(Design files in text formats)
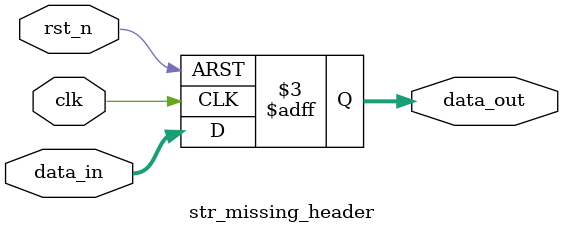
<source format=sv>

module str_missing_header(
  input wire clk,
  input wire rst_n,
  input wire [7:0] data_in,
  output logic [7:0] data_out
);
  // Violation: No header comment explaining module purpose, parameters, or interfaces
  // Should have:
  // //============================================================================
  // // Module: str_missing_header
  // // Description: <purpose>
  // // Parameters: <list>
  // // Interfaces: <description>
  // //============================================================================
  
  always_ff @(posedge clk or negedge rst_n) begin
    if (!rst_n) begin
      data_out <= 8'h00;
    end else begin
      data_out <= data_in;
    end
  end
endmodule


</source>
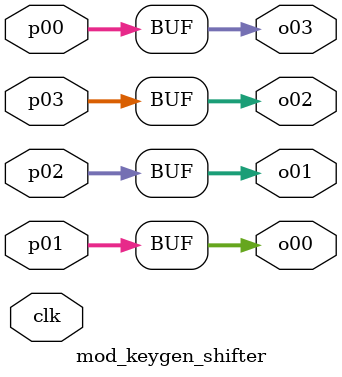
<source format=sv>

/****** mod_enc_shifter.sv *******/

// Inputs: 4 inputs, 8 bits each
// Outputs: 4 output, 8 bits

module mod_keygen_shifter(clk, 
                        p00, p01, p02, p03,
                        o00, o01, o02, o03
                      );

  /* verilator lint_off UNUSED */
  input clk;

  input [7:0] p00;
  input [7:0] p01;
  input [7:0] p02;
  input [7:0] p03;

  output [7:0] o00;
  output [7:0] o01;
  output [7:0] o02;
  output [7:0] o03;

  
  assign o00 = p01;
  assign o01 = p02;
  assign o02 = p03;
  assign o03 = p00;
    
endmodule
</source>
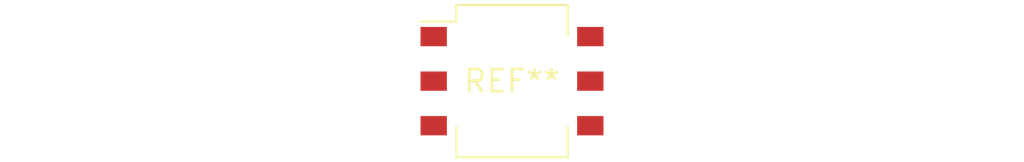
<source format=kicad_pcb>
(kicad_pcb (version 20240108) (generator pcbnew)

  (general
    (thickness 1.6)
  )

  (paper "A4")
  (layers
    (0 "F.Cu" signal)
    (31 "B.Cu" signal)
    (32 "B.Adhes" user "B.Adhesive")
    (33 "F.Adhes" user "F.Adhesive")
    (34 "B.Paste" user)
    (35 "F.Paste" user)
    (36 "B.SilkS" user "B.Silkscreen")
    (37 "F.SilkS" user "F.Silkscreen")
    (38 "B.Mask" user)
    (39 "F.Mask" user)
    (40 "Dwgs.User" user "User.Drawings")
    (41 "Cmts.User" user "User.Comments")
    (42 "Eco1.User" user "User.Eco1")
    (43 "Eco2.User" user "User.Eco2")
    (44 "Edge.Cuts" user)
    (45 "Margin" user)
    (46 "B.CrtYd" user "B.Courtyard")
    (47 "F.CrtYd" user "F.Courtyard")
    (48 "B.Fab" user)
    (49 "F.Fab" user)
    (50 "User.1" user)
    (51 "User.2" user)
    (52 "User.3" user)
    (53 "User.4" user)
    (54 "User.5" user)
    (55 "User.6" user)
    (56 "User.7" user)
    (57 "User.8" user)
    (58 "User.9" user)
  )

  (setup
    (pad_to_mask_clearance 0)
    (pcbplotparams
      (layerselection 0x00010fc_ffffffff)
      (plot_on_all_layers_selection 0x0000000_00000000)
      (disableapertmacros false)
      (usegerberextensions false)
      (usegerberattributes false)
      (usegerberadvancedattributes false)
      (creategerberjobfile false)
      (dashed_line_dash_ratio 12.000000)
      (dashed_line_gap_ratio 3.000000)
      (svgprecision 4)
      (plotframeref false)
      (viasonmask false)
      (mode 1)
      (useauxorigin false)
      (hpglpennumber 1)
      (hpglpenspeed 20)
      (hpglpendiameter 15.000000)
      (dxfpolygonmode false)
      (dxfimperialunits false)
      (dxfusepcbnewfont false)
      (psnegative false)
      (psa4output false)
      (plotreference false)
      (plotvalue false)
      (plotinvisibletext false)
      (sketchpadsonfab false)
      (subtractmaskfromsilk false)
      (outputformat 1)
      (mirror false)
      (drillshape 1)
      (scaleselection 1)
      (outputdirectory "")
    )
  )

  (net 0 "")

  (footprint "SW_DIP_SPSTx03_Slide_Omron_A6S-310x_W8.9mm_P2.54mm" (layer "F.Cu") (at 0 0))

)

</source>
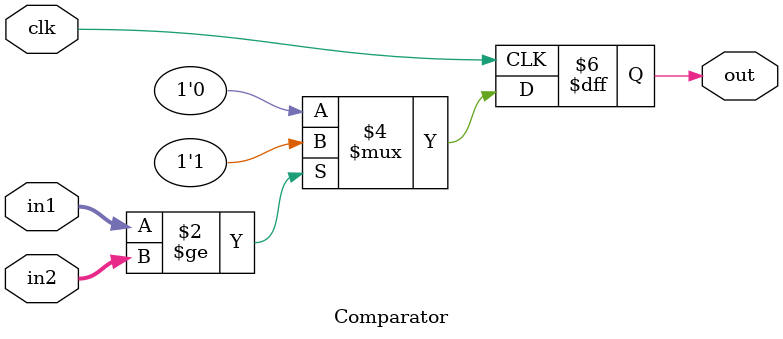
<source format=v>

module Comparator
(
	input clk,
	input  [7:0] in1,
	input  [7:0] in2,
	output reg out // in1>=in2 -> 1, in1<in2 -> 0
);
	/*
	wire [7:0] diff;
	
	assign diff = in1 - in2;
	assign out = ~diff[7];
	*/
	
	always @ (posedge clk) begin
		if(in1 >= in2) begin
			out <= 1'b1;
		end else begin
			out <= 1'b0;
		end
	end

endmodule
</source>
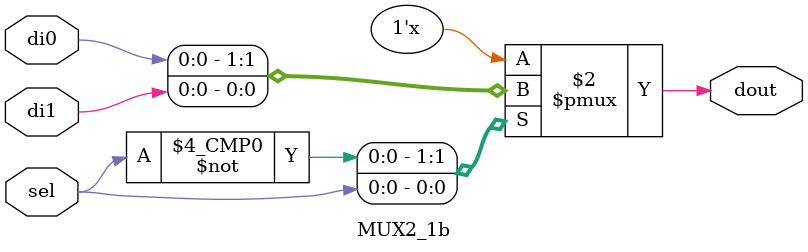
<source format=v>
`timescale 1ns / 1ps


module MUX2_1b(
	input di0,
	input di1,
	input sel,
	output reg dout
	);
	
	always @ (di0 or di1 or sel) begin
		case(sel)
		1'b0: dout <= di0;
		1'b1: dout <= di1;
		endcase
	end
endmodule
</source>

Work request ▸ Each line in the data that holds the string "CrtYd" must be returned.

Reply to the task ▸
    (46 "B.CrtYd" user "B.Courtyard")
    (47 "F.CrtYd" user "F.Courtyard")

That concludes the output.